As agriculture has consolidated, so have our schools: from over 4000 Iowa school districts mid-20th century to 333 now (2). When I look at county-level population data going back to 1969 (3), seven of our 99 counties (Polk, Johnson, Dallas, Linn, Story, Scott and Warren) have added a combined 509,000 people while the rest of Iowa lost 158,000 people. Over the last 50 years, 66 Iowa counties have lost population; 34 have declined more than 20%. And many of these lie within our BEST areas for growing corn and soy: Pocahontas County, -47%, Calhoun County, -34%; Cherokee County, -34%; Kossuth County, -36%; Sac County, -38%. I’m old enough to remember when small towns had not only a school but also a physician, an attorney, a grocery store and a restaurant, and a barbershop. On this point, I must side with the Heretics: Rural Iowa helped King Corn prosper but He sure didn’t make Rural Iowa prosperous. He is a jealous god, I suppose. Or maybe a more rational way to look at it is that 2/3 of our counties made a deal with the devil. The cost of doing business has been the demise of small town Iowa.

Iowa population growth

So you might reasonably wonder if this piece is “out of my lane” (trendy phrase). What does this have to do with water quality? I’m convinced that Fundamentalism (and the resulting consolidation) has complicated our issues with nitrogen pollution. As the farms get bigger, the farmers fewer, the hogs more numerous, and the weather wetter, time windows for field work get shorter. Why do we keep putting tile in? We HAVE to. We need more tile to move more water so that more acres get planted in the spring. Why do we do fall tillage? We HAVE to. Not enough time to get it done in the spring. Why do we apply manure to too-warm soil and on top of snow? We HAVE to.

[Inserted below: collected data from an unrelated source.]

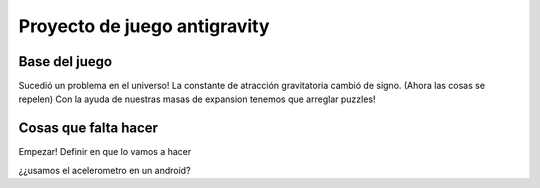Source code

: =============================
Proyecto de juego antigravity
=============================

Base del juego
==============
Sucedió un problema en el universo!
La constante de atracción gravitatoria cambió de signo. (Ahora las cosas se repelen)
Con la ayuda de nuestras masas de expansion tenemos que arreglar puzzles!

Cosas que falta hacer
=====================
Empezar!
Definir en que lo vamos a hacer

¿¿usamos el acelerometro en un android?
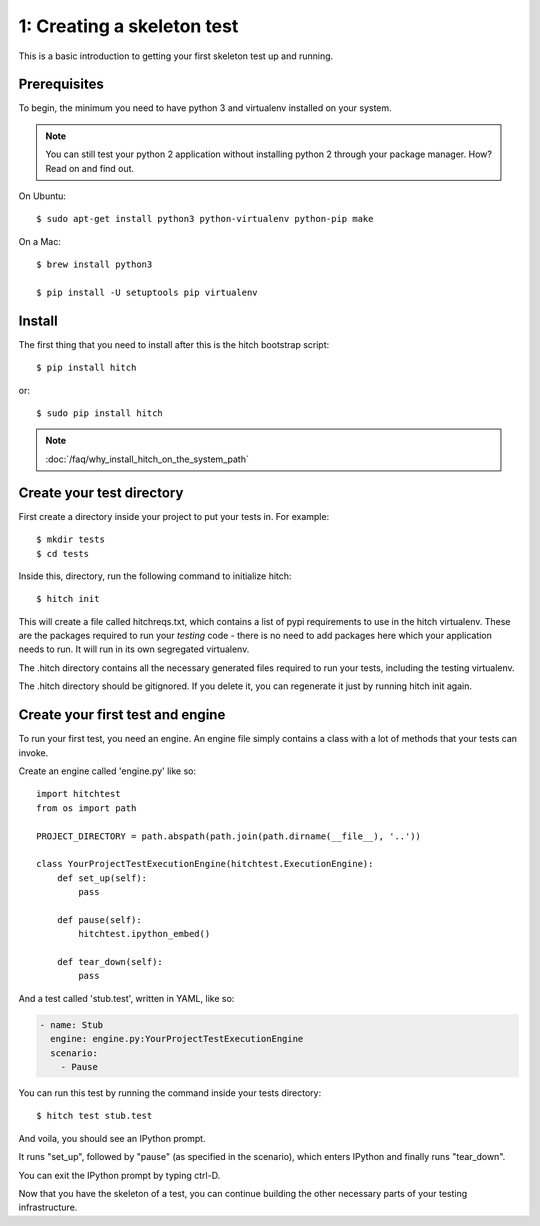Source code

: 1: Creating a skeleton test
===========================

This is a basic introduction to getting your first skeleton test up and running.

Prerequisites
-------------

To begin, the minimum you need to have python 3 and virtualenv installed on your system.

.. note::

    You can still test your python 2 application without installing python 2 through your package manager. How? Read on and find out.

On Ubuntu::

  $ sudo apt-get install python3 python-virtualenv python-pip make

On a Mac::

  $ brew install python3

  $ pip install -U setuptools pip virtualenv

Install
-------

The first thing that you need to install after this is the hitch bootstrap
script::

  $ pip install hitch

or::

  $ sudo pip install hitch


.. note::

    :doc:`/faq/why_install_hitch_on_the_system_path`


Create your test directory
--------------------------

First create a directory inside your project to put your tests in. For example::

  $ mkdir tests
  $ cd tests

Inside this, directory, run the following command to initialize hitch::

  $ hitch init

This will create a file called hitchreqs.txt, which contains a list of
pypi requirements to use in the hitch virtualenv. These are the packages
required to run your *testing* code - there is no need to add packages
here which your application needs to run. It will run in its own segregated
virtualenv.

The .hitch directory contains all the necessary generated files
required to run your tests, including the testing virtualenv.

The .hitch directory should be gitignored. If you delete it, you can
regenerate it just by running hitch init again.

Create your first test and engine
---------------------------------

To run your first test, you need an engine. An engine file simply contains
a class with a lot of methods that your tests can invoke.

Create an engine called 'engine.py' like so::

    import hitchtest
    from os import path

    PROJECT_DIRECTORY = path.abspath(path.join(path.dirname(__file__), '..'))

    class YourProjectTestExecutionEngine(hitchtest.ExecutionEngine):
        def set_up(self):
            pass

        def pause(self):
            hitchtest.ipython_embed()

        def tear_down(self):
            pass

And a test called 'stub.test', written in YAML, like so:

.. code-block:: yaml

  - name: Stub
    engine: engine.py:YourProjectTestExecutionEngine
    scenario:
      - Pause

You can run this test by running the command inside your tests directory::

  $ hitch test stub.test

And voila, you should see an IPython prompt.

It runs "set_up", followed by "pause" (as specified in the scenario), which
enters IPython and finally runs "tear_down".

You can exit the IPython prompt by typing ctrl-D.

Now that you have the skeleton of a test, you can continue building the
other necessary parts of your testing infrastructure.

There’s too much to handle in too short of time.

Unfortunately, we don’t HAVE to have clean water.  I guess.

As I’ve been thinking about this piece these past few days, I quite accidentally became aware of this Bible verse (Ecclesiastes 9:11). It’s beautiful writing: I returned and saw under the sun that the race is not to the swift, nor the battle to the strong, neither yet bread to the wise, nor yet riches to people of understanding, nor favor to the skillful, but time and chance happeneth to them all.

That’s all I want to say today.

  1. Andrews-Speed, P., Bleischwitz, R., Boersma, T., Johnson, C., Kemp, G. and VanDeveer, S.D., 2014. Want, waste or war?: the global resource nexus and the struggle for land, energy, food, water and minerals. Routledge.